WORK ORDER ::
Rewrite the rows from the first line through the line containing "elación. Una deliciosa aventura en la", replacing "Previous" with "Back". Leave every other line and word unchanged.

EXERCISE MATERIAL ::
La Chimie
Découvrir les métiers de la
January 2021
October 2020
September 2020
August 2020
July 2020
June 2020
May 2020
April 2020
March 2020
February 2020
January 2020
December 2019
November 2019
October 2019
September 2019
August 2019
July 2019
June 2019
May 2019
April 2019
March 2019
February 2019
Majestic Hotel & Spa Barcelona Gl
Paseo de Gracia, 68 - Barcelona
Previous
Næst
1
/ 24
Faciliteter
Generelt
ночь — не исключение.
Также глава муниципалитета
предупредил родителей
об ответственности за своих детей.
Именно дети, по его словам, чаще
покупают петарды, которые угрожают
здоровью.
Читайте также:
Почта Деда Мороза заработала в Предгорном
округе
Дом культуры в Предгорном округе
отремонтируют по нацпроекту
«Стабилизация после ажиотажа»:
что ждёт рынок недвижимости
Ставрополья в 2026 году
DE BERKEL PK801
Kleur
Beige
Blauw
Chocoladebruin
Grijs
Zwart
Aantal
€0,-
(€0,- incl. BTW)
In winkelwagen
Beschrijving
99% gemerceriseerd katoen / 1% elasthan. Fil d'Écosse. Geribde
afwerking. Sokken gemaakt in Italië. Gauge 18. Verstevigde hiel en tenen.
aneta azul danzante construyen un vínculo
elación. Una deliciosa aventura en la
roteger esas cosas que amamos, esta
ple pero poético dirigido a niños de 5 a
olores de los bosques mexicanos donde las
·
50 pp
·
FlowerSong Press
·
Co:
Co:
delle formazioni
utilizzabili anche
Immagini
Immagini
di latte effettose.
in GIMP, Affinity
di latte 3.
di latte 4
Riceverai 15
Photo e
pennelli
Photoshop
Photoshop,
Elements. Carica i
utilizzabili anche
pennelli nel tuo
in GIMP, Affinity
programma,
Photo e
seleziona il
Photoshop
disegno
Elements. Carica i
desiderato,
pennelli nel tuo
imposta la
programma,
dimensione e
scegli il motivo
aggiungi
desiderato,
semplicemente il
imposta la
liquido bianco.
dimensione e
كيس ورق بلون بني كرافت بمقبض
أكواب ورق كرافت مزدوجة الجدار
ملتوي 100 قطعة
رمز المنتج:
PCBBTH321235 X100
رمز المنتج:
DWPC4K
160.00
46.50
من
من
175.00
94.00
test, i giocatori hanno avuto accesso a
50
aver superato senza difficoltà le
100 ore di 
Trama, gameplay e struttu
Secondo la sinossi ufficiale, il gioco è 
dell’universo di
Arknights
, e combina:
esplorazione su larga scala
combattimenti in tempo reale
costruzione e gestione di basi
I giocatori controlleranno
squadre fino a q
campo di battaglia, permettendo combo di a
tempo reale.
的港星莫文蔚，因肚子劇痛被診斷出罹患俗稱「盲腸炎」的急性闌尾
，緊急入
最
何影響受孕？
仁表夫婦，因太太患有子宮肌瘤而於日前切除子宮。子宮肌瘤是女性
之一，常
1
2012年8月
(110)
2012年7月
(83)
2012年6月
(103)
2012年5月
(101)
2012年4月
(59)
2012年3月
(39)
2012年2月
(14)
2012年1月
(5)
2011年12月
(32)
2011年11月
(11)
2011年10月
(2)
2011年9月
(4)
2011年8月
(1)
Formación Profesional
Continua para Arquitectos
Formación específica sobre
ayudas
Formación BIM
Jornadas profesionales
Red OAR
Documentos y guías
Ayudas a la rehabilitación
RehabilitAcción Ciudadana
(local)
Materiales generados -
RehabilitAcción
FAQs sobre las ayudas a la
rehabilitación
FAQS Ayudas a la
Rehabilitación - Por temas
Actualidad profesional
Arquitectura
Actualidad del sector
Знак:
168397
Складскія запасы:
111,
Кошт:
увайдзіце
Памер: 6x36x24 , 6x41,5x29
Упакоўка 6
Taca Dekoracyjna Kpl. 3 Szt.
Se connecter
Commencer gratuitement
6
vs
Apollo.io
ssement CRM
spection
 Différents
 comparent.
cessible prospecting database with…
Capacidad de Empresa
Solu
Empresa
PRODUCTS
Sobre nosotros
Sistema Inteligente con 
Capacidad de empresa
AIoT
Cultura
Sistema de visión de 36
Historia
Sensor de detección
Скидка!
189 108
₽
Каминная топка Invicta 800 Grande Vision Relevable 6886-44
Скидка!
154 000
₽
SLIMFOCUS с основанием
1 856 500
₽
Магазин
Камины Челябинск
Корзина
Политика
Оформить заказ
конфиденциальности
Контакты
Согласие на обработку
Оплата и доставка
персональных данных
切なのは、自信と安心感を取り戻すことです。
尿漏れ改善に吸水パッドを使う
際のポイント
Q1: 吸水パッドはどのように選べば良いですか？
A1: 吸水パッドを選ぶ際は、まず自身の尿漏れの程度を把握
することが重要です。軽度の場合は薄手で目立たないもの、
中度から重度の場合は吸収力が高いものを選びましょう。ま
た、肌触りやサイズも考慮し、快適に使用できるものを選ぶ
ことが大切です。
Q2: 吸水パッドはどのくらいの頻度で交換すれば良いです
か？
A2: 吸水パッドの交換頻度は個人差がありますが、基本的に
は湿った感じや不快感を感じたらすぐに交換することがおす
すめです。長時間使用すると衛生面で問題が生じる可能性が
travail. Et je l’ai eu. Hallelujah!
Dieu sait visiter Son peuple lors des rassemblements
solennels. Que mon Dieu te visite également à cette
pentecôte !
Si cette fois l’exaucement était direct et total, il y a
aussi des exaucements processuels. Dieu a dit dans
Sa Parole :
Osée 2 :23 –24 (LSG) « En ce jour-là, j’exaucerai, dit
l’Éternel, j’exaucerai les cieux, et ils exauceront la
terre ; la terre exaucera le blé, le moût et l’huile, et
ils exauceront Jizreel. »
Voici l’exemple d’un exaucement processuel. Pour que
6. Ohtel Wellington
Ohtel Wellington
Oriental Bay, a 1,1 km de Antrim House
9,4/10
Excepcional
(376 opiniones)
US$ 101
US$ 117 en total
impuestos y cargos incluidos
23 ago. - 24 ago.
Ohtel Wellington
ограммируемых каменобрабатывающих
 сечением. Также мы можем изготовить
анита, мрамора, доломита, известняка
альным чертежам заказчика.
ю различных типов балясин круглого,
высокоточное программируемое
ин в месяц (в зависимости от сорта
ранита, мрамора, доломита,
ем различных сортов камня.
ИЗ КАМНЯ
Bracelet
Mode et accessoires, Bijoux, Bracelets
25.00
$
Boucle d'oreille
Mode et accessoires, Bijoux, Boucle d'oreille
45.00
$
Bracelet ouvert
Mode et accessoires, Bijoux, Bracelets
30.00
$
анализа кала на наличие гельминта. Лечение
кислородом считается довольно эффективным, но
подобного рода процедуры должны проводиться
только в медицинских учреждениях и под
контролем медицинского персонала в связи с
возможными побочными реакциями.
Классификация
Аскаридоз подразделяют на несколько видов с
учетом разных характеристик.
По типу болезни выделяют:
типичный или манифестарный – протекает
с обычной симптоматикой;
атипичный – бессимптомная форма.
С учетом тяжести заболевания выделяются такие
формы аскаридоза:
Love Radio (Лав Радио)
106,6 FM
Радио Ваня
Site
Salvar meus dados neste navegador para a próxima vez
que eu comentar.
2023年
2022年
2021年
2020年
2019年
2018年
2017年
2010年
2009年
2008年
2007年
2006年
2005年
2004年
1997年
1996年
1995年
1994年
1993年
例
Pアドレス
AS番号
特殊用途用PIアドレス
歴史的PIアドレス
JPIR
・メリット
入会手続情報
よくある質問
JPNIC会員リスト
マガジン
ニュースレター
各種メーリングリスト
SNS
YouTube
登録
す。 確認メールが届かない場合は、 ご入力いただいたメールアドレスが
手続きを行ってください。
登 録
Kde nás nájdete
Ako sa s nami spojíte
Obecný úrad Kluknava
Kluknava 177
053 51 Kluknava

SOLUTION TO THIS PROBLEM ::
La Chimie
Découvrir les métiers de la
January 2021
October 2020
September 2020
August 2020
July 2020
June 2020
May 2020
April 2020
March 2020
February 2020
January 2020
December 2019
November 2019
October 2019
September 2019
August 2019
July 2019
June 2019
May 2019
April 2019
March 2019
February 2019
Majestic Hotel & Spa Barcelona Gl
Paseo de Gracia, 68 - Barcelona
Back
Næst
1
/ 24
Faciliteter
Generelt
ночь — не исключение.
Также глава муниципалитета
предупредил родителей
об ответственности за своих детей.
Именно дети, по его словам, чаще
покупают петарды, которые угрожают
здоровью.
Читайте также:
Почта Деда Мороза заработала в Предгорном
округе
Дом культуры в Предгорном округе
отремонтируют по нацпроекту
«Стабилизация после ажиотажа»:
что ждёт рынок недвижимости
Ставрополья в 2026 году
DE BERKEL PK801
Kleur
Beige
Blauw
Chocoladebruin
Grijs
Zwart
Aantal
€0,-
(€0,- incl. BTW)
In winkelwagen
Beschrijving
99% gemerceriseerd katoen / 1% elasthan. Fil d'Écosse. Geribde
afwerking. Sokken gemaakt in Italië. Gauge 18. Verstevigde hiel en tenen.
aneta azul danzante construyen un vínculo
elación. Una deliciosa aventura en la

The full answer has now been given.